For many years the estate has been producing a range of high quality white wines and the Cifolas are now considered by some, among the best white wine producers in the whole of Italy, not just the Marche.
Their estate is located in the largely inaccessible region of Matelica, in the Marche region of central Italy and it is now run by Casimiro's son Aldo Cifola. The 22 hectares of vineyards are located at high altitudes near to the Umbria border and are planted with 80% Verdicchio and 20% Malvasia.
The white wines are distinctive and expressive of the terroir of the district. Over the years, Gambero Rosso has honoured several of their wines with coveted "Three Glass" awards, the most exclusive wine awards in Italy. Until recently the estate has concentrated almost exclusively on white wines, but is now beginning to work with red grapes.
Verdicchio di Matelica
Only a tenth of the size of the Castelli di Jesi DOC, the 300ha of vineyards in Verdicchio di Matelica lie up the hill from their more famous counterpart, on mineral-rich calcareous clay soils at a lofty altitude of 400m.
These factors, combined with a continental climate, help produce one of Italys very top white wines. Vinification in stainless-steel is combined with lees contact which delivers a rich, complex wine with a pleasing almost salty twist such is the high level of dry extract.
Recommended producers: La Monacesca.
Verdicchio is one of the most widely planted white grape varieties in the Marche region of central Italy. It has been cultivated for over 600 years and is the grape behind two of the Marche's most important DOCs – Verdicchio dei Castelli di Jesi, to the west of Ancona and 20 miles from the Adriatic Sea, and Verdicchio di Matelica, further inland and at a higher altitude, close to the Umbria border.

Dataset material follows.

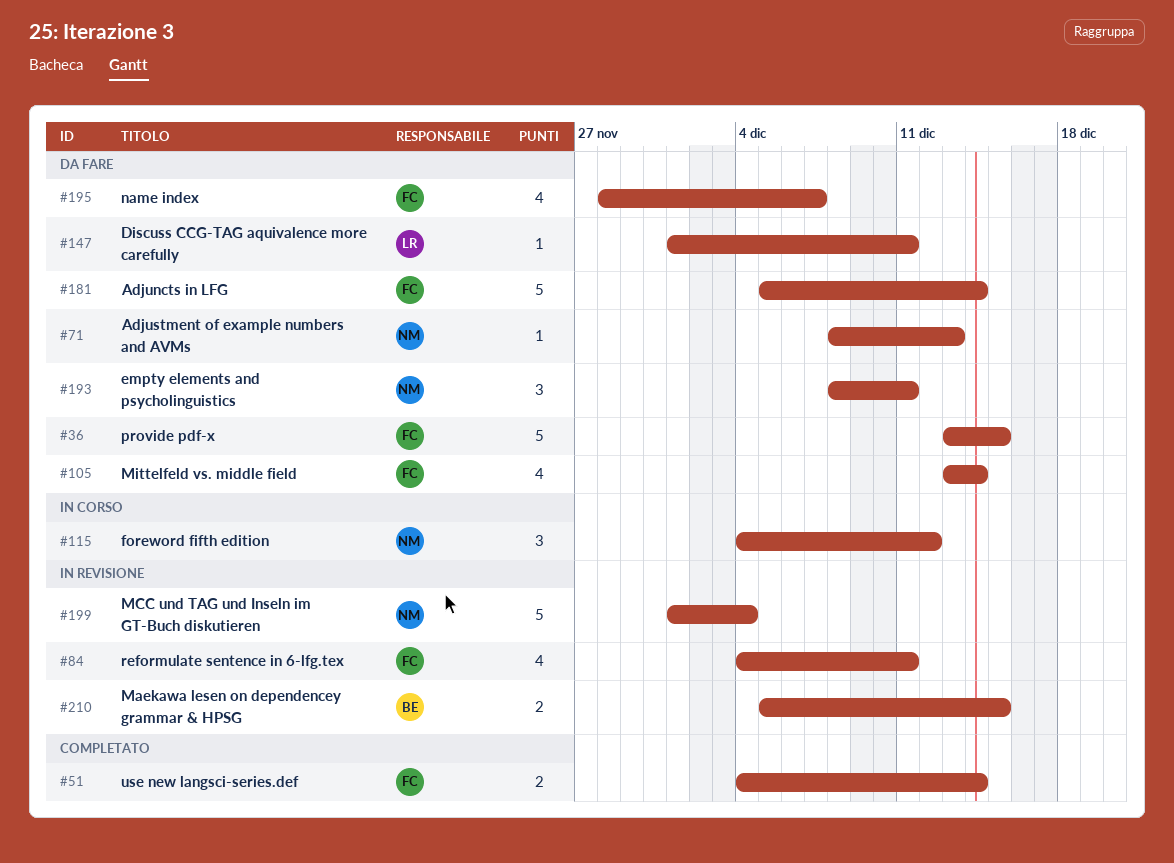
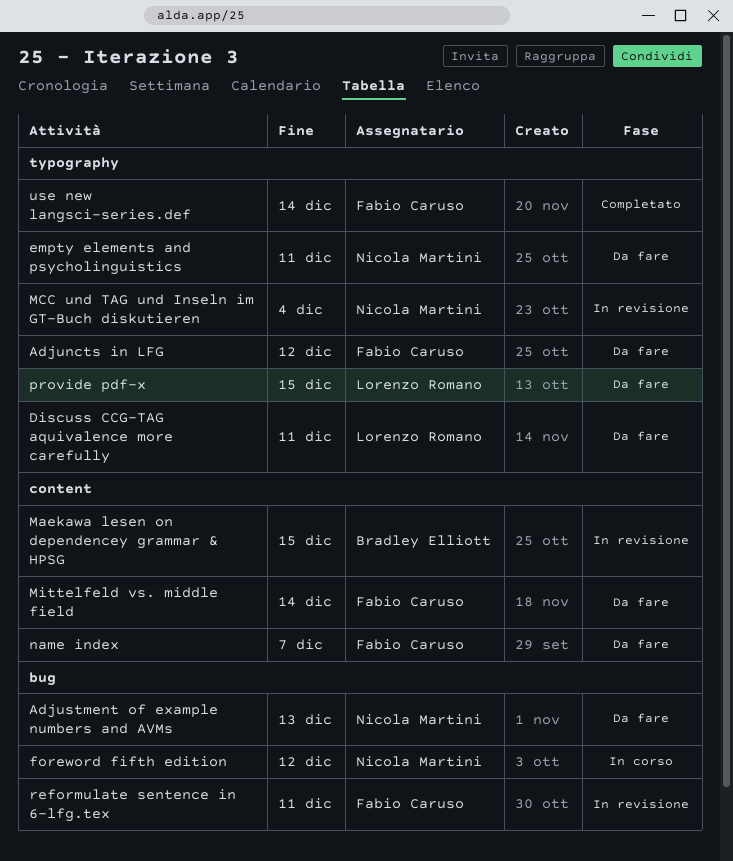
Adjuncts in LFG, due: Dec 14 -> Dec 12
provide pdf-x, owner: Fabio Caruso -> Lorenzo Romano

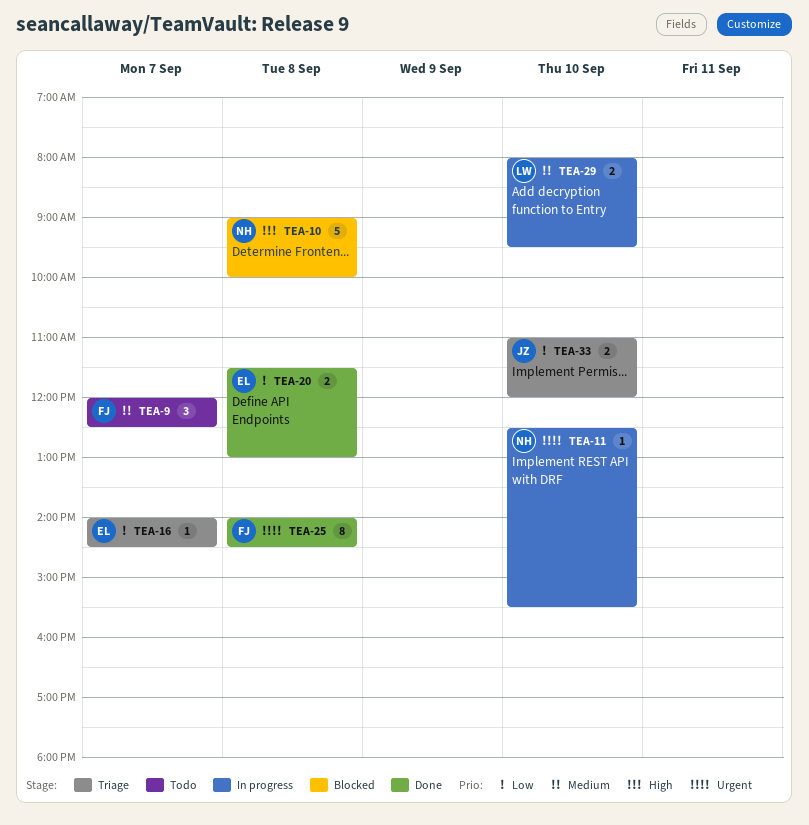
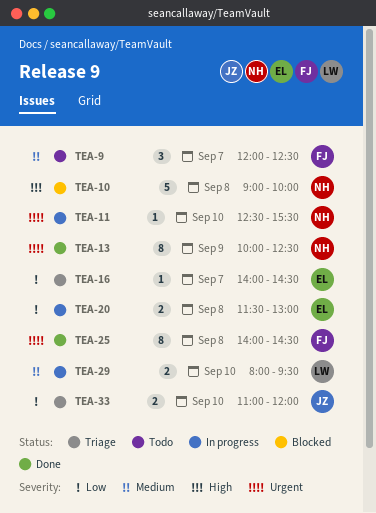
TEA-13: none -> present
TEA-20, status: Done -> In progress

Verdicchio's name is derived from verde, meaning green, referring to the yellowish-green skin of the grape, which gives the wine a subtle, greenish hue. It produces crisp, dry, mineral wines of naturally high acidity, often with hints of citrus fruits and almonds. It is also well suited to the production of sparkling wine and Verdicchio was one of the first Italian spumantes back in the 19th century.
Verdicchio has recently been proven to be identical to Trebbiano di Soave, Trebbiano di Lugana (aka Turbiana) and Trebbiano Veltenesi.